- **Your objective**
Line by line, transcribe the records exactly.
───── Exercise input ─────
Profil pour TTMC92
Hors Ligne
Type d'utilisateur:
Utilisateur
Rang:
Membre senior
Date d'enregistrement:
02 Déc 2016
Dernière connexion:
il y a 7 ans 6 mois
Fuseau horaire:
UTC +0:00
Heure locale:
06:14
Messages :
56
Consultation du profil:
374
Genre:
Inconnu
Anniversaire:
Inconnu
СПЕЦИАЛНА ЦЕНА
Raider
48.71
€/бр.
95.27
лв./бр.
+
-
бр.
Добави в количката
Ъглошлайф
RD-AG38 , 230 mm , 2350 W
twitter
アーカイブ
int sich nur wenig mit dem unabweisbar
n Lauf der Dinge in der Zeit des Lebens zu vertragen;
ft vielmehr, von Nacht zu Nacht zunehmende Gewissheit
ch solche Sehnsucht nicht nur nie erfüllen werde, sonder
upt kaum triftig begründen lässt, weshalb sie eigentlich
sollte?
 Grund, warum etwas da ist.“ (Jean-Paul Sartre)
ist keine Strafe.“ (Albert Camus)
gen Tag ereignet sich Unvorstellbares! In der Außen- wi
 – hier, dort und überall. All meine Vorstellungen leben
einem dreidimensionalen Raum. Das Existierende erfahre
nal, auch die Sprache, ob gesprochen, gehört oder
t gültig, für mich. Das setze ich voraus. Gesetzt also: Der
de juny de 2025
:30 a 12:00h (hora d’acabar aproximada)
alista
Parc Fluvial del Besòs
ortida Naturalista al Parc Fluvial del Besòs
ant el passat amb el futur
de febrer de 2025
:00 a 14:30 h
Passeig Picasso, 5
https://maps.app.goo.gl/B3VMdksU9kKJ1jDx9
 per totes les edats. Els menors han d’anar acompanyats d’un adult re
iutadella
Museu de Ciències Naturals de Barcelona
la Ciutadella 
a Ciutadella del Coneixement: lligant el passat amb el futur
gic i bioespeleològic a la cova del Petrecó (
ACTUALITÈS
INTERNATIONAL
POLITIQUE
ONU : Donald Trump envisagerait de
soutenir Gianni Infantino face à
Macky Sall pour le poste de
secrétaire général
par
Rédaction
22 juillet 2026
─────
- **Your response**
Profil pour TTMC92
Hors Ligne
Type d'utilisateur:
Utilisateur
Rang:
Membre senior
Date d'enregistrement:
02 Déc 2016
Dernière connexion:
il y a 7 ans 6 mois
Fuseau horaire:
UTC +0:00
Heure locale:
06:14
Messages :
56
Consultation du profil:
374
Genre:
Inconnu
Anniversaire:
Inconnu
СПЕЦИАЛНА ЦЕНА
Raider
48.71
€/бр.
95.27
лв./бр.
+
-
бр.
Добави в количката
Ъглошлайф
RD-AG38 , 230 mm , 2350 W
twitter
アーカイブ
int sich nur wenig mit dem unabweisbar
n Lauf der Dinge in der Zeit des Lebens zu vertragen;
ft vielmehr, von Nacht zu Nacht zunehmende Gewissheit
ch solche Sehnsucht nicht nur nie erfüllen werde, sonder
upt kaum triftig begründen lässt, weshalb sie eigentlich
sollte?
 Grund, warum etwas da ist.“ (Jean-Paul Sartre)
ist keine Strafe.“ (Albert Camus)
gen Tag ereignet sich Unvorstellbares! In der Außen- wi
 – hier, dort und überall. All meine Vorstellungen leben
einem dreidimensionalen Raum. Das Existierende erfahre
nal, auch die Sprache, ob gesprochen, gehört oder
t gültig, für mich. Das setze ich voraus. Gesetzt also: Der
de juny de 2025
:30 a 12:00h (hora d’acabar aproximada)
alista
Parc Fluvial del Besòs
ortida Naturalista al Parc Fluvial del Besòs
ant el passat amb el futur
de febrer de 2025
:00 a 14:30 h
Passeig Picasso, 5
https://maps.app.goo.gl/B3VMdksU9kKJ1jDx9
 per totes les edats. Els menors han d’anar acompanyats d’un adult re
iutadella
Museu de Ciències Naturals de Barcelona
la Ciutadella 
a Ciutadella del Coneixement: lligant el passat amb el futur
gic i bioespeleològic a la cova del Petrecó (
ACTUALITÈS
INTERNATIONAL
POLITIQUE
ONU : Donald Trump envisagerait de
soutenir Gianni Infantino face à
Macky Sall pour le poste de
secrétaire général
par
Rédaction
22 juillet 2026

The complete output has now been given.